• Saved entries:

:::

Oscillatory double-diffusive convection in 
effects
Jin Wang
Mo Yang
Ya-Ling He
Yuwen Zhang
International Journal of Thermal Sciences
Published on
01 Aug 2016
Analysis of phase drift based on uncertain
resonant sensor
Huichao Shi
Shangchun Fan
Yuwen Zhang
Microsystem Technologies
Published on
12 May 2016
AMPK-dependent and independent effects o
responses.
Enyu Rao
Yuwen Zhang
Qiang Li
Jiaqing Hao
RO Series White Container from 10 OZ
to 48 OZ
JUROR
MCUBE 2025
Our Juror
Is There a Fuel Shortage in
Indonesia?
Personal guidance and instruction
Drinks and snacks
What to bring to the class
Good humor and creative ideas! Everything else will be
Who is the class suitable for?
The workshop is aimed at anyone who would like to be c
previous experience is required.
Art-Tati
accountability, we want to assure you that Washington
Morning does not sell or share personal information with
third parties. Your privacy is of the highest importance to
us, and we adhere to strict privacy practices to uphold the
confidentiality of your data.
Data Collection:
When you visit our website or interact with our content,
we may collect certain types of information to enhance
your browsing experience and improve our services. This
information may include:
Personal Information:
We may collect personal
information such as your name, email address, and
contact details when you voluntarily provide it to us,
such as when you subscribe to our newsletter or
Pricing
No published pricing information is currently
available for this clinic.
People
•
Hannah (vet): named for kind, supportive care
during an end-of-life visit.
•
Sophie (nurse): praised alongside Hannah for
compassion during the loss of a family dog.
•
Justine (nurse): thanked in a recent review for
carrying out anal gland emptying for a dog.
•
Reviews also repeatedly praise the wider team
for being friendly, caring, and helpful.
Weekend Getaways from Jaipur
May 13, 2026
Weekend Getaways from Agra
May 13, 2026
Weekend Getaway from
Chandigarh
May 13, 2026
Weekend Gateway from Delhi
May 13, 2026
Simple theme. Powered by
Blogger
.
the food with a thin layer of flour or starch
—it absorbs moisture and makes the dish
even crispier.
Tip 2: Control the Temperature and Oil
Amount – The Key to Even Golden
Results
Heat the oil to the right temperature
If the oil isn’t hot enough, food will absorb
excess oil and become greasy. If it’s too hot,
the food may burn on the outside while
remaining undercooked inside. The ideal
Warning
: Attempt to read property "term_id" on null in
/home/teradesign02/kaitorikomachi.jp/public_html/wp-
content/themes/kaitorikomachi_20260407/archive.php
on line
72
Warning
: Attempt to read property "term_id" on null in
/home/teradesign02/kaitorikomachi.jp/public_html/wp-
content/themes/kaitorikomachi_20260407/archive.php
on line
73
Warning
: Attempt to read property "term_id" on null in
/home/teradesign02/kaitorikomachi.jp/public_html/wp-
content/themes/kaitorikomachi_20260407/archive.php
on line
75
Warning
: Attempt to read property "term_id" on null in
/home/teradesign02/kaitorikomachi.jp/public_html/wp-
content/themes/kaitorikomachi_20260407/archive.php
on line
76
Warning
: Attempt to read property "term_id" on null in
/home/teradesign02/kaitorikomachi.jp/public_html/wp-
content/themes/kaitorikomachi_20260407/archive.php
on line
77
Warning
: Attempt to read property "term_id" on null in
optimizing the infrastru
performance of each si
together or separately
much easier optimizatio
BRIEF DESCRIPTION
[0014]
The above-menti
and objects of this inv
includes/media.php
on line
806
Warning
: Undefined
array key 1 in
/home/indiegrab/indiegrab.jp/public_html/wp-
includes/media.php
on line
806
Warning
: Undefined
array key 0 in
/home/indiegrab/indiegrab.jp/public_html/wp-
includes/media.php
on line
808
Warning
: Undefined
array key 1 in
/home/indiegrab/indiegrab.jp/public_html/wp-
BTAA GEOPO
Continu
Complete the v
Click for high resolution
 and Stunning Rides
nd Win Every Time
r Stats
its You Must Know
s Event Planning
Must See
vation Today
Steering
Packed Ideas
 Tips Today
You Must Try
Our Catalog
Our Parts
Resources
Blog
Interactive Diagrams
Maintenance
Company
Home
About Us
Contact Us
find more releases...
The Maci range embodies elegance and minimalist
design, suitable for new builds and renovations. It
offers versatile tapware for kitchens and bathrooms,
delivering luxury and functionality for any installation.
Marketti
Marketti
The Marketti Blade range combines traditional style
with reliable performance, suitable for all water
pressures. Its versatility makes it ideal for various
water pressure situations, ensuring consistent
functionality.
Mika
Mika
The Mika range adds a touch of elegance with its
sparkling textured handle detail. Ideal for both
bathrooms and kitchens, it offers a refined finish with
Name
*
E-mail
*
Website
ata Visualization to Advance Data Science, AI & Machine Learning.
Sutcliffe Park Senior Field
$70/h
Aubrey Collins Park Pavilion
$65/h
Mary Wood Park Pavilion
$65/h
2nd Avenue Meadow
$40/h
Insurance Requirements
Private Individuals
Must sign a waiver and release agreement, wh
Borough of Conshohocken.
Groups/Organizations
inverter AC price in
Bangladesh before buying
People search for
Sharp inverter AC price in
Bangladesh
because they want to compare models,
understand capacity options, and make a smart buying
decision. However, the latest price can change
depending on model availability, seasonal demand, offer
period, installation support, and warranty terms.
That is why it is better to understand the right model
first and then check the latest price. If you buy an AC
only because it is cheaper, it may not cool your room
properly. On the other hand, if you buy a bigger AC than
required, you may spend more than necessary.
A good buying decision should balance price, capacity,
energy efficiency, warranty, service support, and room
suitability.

:::

• What is required:
Every record, restated word for word, should make up your reply.

• Problem solution:
Oscillatory double-diffusive convection in 
effects
Jin Wang
Mo Yang
Ya-Ling He
Yuwen Zhang
International Journal of Thermal Sciences
Published on
01 Aug 2016
Analysis of phase drift based on uncertain
resonant sensor
Huichao Shi
Shangchun Fan
Yuwen Zhang
Microsystem Technologies
Published on
12 May 2016
AMPK-dependent and independent effects o
responses.
Enyu Rao
Yuwen Zhang
Qiang Li
Jiaqing Hao
RO Series White Container from 10 OZ
to 48 OZ
JUROR
MCUBE 2025
Our Juror
Is There a Fuel Shortage in
Indonesia?
Personal guidance and instruction
Drinks and snacks
What to bring to the class
Good humor and creative ideas! Everything else will be
Who is the class suitable for?
The workshop is aimed at anyone who would like to be c
previous experience is required.
Art-Tati
accountability, we want to assure you that Washington
Morning does not sell or share personal information with
third parties. Your privacy is of the highest importance to
us, and we adhere to strict privacy practices to uphold the
confidentiality of your data.
Data Collection:
When you visit our website or interact with our content,
we may collect certain types of information to enhance
your browsing experience and improve our services. This
information may include:
Personal Information:
We may collect personal
information such as your name, email address, and
contact details when you voluntarily provide it to us,
such as when you subscribe to our newsletter or
Pricing
No published pricing information is currently
available for this clinic.
People
•
Hannah (vet): named for kind, supportive care
during an end-of-life visit.
•
Sophie (nurse): praised alongside Hannah for
compassion during the loss of a family dog.
•
Justine (nurse): thanked in a recent review for
carrying out anal gland emptying for a dog.
•
Reviews also repeatedly praise the wider team
for being friendly, caring, and helpful.
Weekend Getaways from Jaipur
May 13, 2026
Weekend Getaways from Agra
May 13, 2026
Weekend Getaway from
Chandigarh
May 13, 2026
Weekend Gateway from Delhi
May 13, 2026
Simple theme. Powered by
Blogger
.
the food with a thin layer of flour or starch
—it absorbs moisture and makes the dish
even crispier.
Tip 2: Control the Temperature and Oil
Amount – The Key to Even Golden
Results
Heat the oil to the right temperature
If the oil isn’t hot enough, food will absorb
excess oil and become greasy. If it’s too hot,
the food may burn on the outside while
remaining undercooked inside. The ideal
Warning
: Attempt to read property "term_id" on null in
/home/teradesign02/kaitorikomachi.jp/public_html/wp-
content/themes/kaitorikomachi_20260407/archive.php
on line
72
Warning
: Attempt to read property "term_id" on null in
/home/teradesign02/kaitorikomachi.jp/public_html/wp-
content/themes/kaitorikomachi_20260407/archive.php
on line
73
Warning
: Attempt to read property "term_id" on null in
/home/teradesign02/kaitorikomachi.jp/public_html/wp-
content/themes/kaitorikomachi_20260407/archive.php
on line
75
Warning
: Attempt to read property "term_id" on null in
/home/teradesign02/kaitorikomachi.jp/public_html/wp-
content/themes/kaitorikomachi_20260407/archive.php
on line
76
Warning
: Attempt to read property "term_id" on null in
/home/teradesign02/kaitorikomachi.jp/public_html/wp-
content/themes/kaitorikomachi_20260407/archive.php
on line
77
Warning
: Attempt to read property "term_id" on null in
optimizing the infrastru
performance of each si
together or separately
much easier optimizatio
BRIEF DESCRIPTION
[0014]
The above-menti
and objects of this inv
includes/media.php
on line
806
Warning
: Undefined
array key 1 in
/home/indiegrab/indiegrab.jp/public_html/wp-
includes/media.php
on line
806
Warning
: Undefined
array key 0 in
/home/indiegrab/indiegrab.jp/public_html/wp-
includes/media.php
on line
808
Warning
: Undefined
array key 1 in
/home/indiegrab/indiegrab.jp/public_html/wp-
BTAA GEOPO
Continu
Complete the v
Click for high resolution
 and Stunning Rides
nd Win Every Time
r Stats
its You Must Know
s Event Planning
Must See
vation Today
Steering
Packed Ideas
 Tips Today
You Must Try
Our Catalog
Our Parts
Resources
Blog
Interactive Diagrams
Maintenance
Company
Home
About Us
Contact Us
find more releases...
The Maci range embodies elegance and minimalist
design, suitable for new builds and renovations. It
offers versatile tapware for kitchens and bathrooms,
delivering luxury and functionality for any installation.
Marketti
Marketti
The Marketti Blade range combines traditional style
with reliable performance, suitable for all water
pressures. Its versatility makes it ideal for various
water pressure situations, ensuring consistent
functionality.
Mika
Mika
The Mika range adds a touch of elegance with its
sparkling textured handle detail. Ideal for both
bathrooms and kitchens, it offers a refined finish with
Name
*
E-mail
*
Website
ata Visualization to Advance Data Science, AI & Machine Learning.
Sutcliffe Park Senior Field
$70/h
Aubrey Collins Park Pavilion
$65/h
Mary Wood Park Pavilion
$65/h
2nd Avenue Meadow
$40/h
Insurance Requirements
Private Individuals
Must sign a waiver and release agreement, wh
Borough of Conshohocken.
Groups/Organizations
inverter AC price in
Bangladesh before buying
People search for
Sharp inverter AC price in
Bangladesh
because they want to compare models,
understand capacity options, and make a smart buying
decision. However, the latest price can change
depending on model availability, seasonal demand, offer
period, installation support, and warranty terms.
That is why it is better to understand the right model
first and then check the latest price. If you buy an AC
only because it is cheaper, it may not cool your room
properly. On the other hand, if you buy a bigger AC than
required, you may spend more than necessary.
A good buying decision should balance price, capacity,
energy efficiency, warranty, service support, and room
suitability.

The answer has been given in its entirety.